* **WHAT TO PRODUCE**: Do these three statements agree with the text on debt-for-nonproliferation swaps that follows? Answer yes or no for each and quote the words of the text that decide it. 1. In a buy-back, the debtor nation purchases debt from the creditor at less than face value. 2. In a write-off, the creditor forgives the debt without asking anything of the debtor. 3. In a tri-party arrangement, the creditor itself negotiates the write-off with the debtor nation.

* **PAGE TEXT**:

================================

A well-implemented debt-for-nonproliferation swap would have all these advantages. The processes that may be used to effect a debt swap can be grouped into four categories.

  • Buy-Back. A debtor nation purchases debt directly from a creditor at less than face value and at the same time endows a fund in local currency to conduct work in the debtor country that is of value to both the creditor and the debtor.
  • Write-Off. A creditor agrees to forgive some portion or all of an outstanding debt in exchange for the establishment by the debtor of the endowment as described above.
  • Rescheduling. Creditors agree to reschedule the servicing of old debt by exchanging a large amount of paper for a smaller amount. In the case of official bilateral debt rescheduling, some portion, such as the interest payments, are re-directed into an endowment. In the case of commercial debt, principal and interest are often separated into derivatives, which can also be used separately.
  • Tri-Party Arrangements. A third party such as an international nongovernmental organization receives a donation or purchases debt from a creditor and negotiates a write-off with the debtor nation.

================================

* **INPUT DATA**:
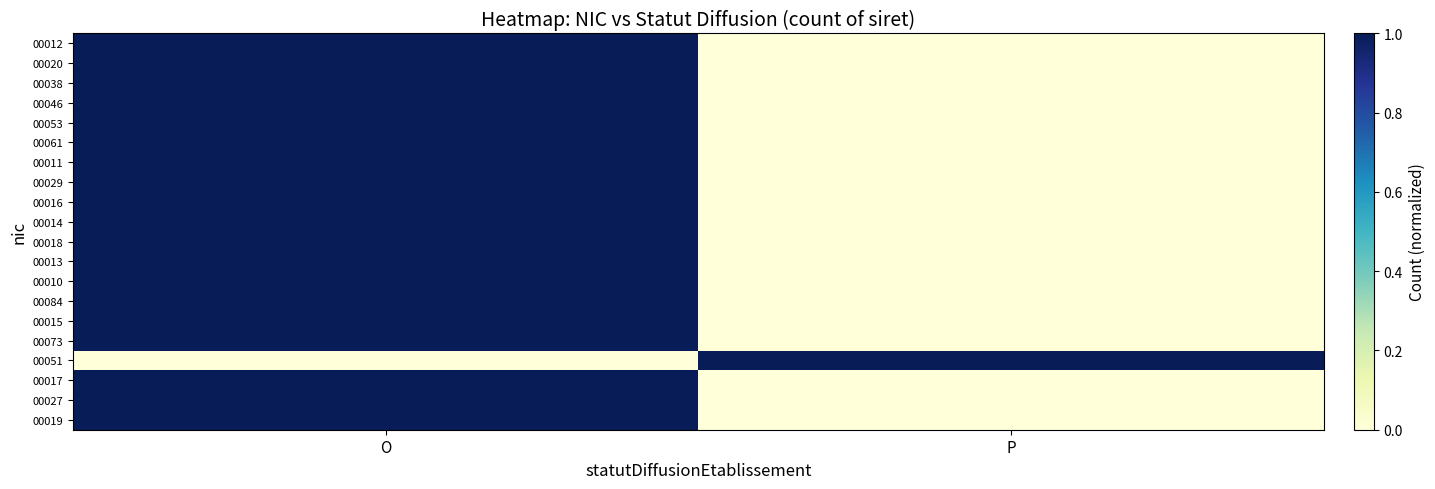

Which category has the highest value across all series?

O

================================

* **RESULT OF THE EXERCISE**:
1. Yes: "A debtor nation purchases debt directly from a creditor at less than face value"
2. No: "in exchange for the establishment by the debtor of the endowment as described above"
3. No: "A third party such as an international nongovernmental organization receives a donation or purchases debt from a creditor and negotiates a write-off with the debtor nation."